Roy's Season Review: 1982-83
Roy’s Season review is back. Having been shot last season, Racey took full advantage of last week’s Interlull to rest up ahead of another tumultuous campaign. And what a season it would be! Rovers were back in the First Division but made another tricky start as injuries to key players, including Charlie Carter, Mervyn Wallace, and Vernon Elliot, whose nasty fall during the cricket tournament celebrations gave him a torn muscle that would end his career. Melchester’s board offered Roy a war chest of transfer cash to replace the missing stars, but the boss looked for internal solutions instead. He started the pursuit of a troubled, but promising, young lad from the rough side of town, Andy Lock (although oddly this storyline never seemed to progress: Lock ran away from training, clearly hiding some sort of secret; Roy gave chase but couldn’t find him, and that was the end of it); and brought back veteran keeper Tubby Morton to cover for Carter.
It was the Tubby Morton decision – and Roy’s insistence on sticking with him for a few games after Carter’s recovery – that set in chain the momentous events of the second half of the season. Roy fell out with chairman Sam Barlow, took flak from the fans (including wild lad Trevor Brinsden), and even some of his own players.
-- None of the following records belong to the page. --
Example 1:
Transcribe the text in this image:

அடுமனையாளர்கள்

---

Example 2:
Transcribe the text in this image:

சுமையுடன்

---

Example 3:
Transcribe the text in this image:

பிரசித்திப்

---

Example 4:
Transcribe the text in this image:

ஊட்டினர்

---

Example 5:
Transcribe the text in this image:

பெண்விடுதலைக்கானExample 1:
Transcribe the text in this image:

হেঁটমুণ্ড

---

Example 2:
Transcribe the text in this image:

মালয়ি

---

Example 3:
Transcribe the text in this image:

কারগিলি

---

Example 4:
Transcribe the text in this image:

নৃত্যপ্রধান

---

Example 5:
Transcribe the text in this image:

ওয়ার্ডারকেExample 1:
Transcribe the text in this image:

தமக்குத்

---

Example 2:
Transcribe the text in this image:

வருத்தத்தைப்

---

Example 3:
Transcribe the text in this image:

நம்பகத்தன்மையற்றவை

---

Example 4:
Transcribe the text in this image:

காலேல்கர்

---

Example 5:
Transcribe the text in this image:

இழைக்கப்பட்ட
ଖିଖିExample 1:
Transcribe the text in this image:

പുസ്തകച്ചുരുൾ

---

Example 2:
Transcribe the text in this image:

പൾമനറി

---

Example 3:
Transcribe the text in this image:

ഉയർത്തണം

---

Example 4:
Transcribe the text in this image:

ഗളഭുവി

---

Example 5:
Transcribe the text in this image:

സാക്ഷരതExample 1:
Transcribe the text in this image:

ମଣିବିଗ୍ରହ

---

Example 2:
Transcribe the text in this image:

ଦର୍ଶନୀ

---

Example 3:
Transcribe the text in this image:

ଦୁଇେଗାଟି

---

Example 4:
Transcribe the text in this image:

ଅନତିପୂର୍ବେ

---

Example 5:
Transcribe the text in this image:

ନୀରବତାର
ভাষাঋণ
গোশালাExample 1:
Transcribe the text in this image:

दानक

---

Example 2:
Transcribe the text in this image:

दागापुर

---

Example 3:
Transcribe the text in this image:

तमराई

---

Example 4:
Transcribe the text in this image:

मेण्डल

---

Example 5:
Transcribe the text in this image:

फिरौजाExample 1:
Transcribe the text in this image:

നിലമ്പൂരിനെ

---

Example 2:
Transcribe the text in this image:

With pressures continuing at home – Penny, quite understandably, didn’t take kindly to Roy’s bizarre ‘glamour’ shoot with gymnast Suzanne Dando for Roy of the Rovers’ Christmas edition – poor Racey started to feel unwanted.
An apparent escape from his woes was offered by the chairman of Walford Rovers (I choose to believe that this is the Walford of Eastenders fame), and in the spring of 1983 (in the days before transfer windows) Roy shocked the football world by swapping clubs. Clearly this was always going to be a doomed flirtation, but any hopes of a return to Melchester seemed to be dashed when Roy returned to Mel Park in the summer for Vernon Elliot’s testimonial game. The Rovers fans made clear their love for the former boss, but Roy fell out once again with Barlow and stormed off into the night. He would begin the new season in blue.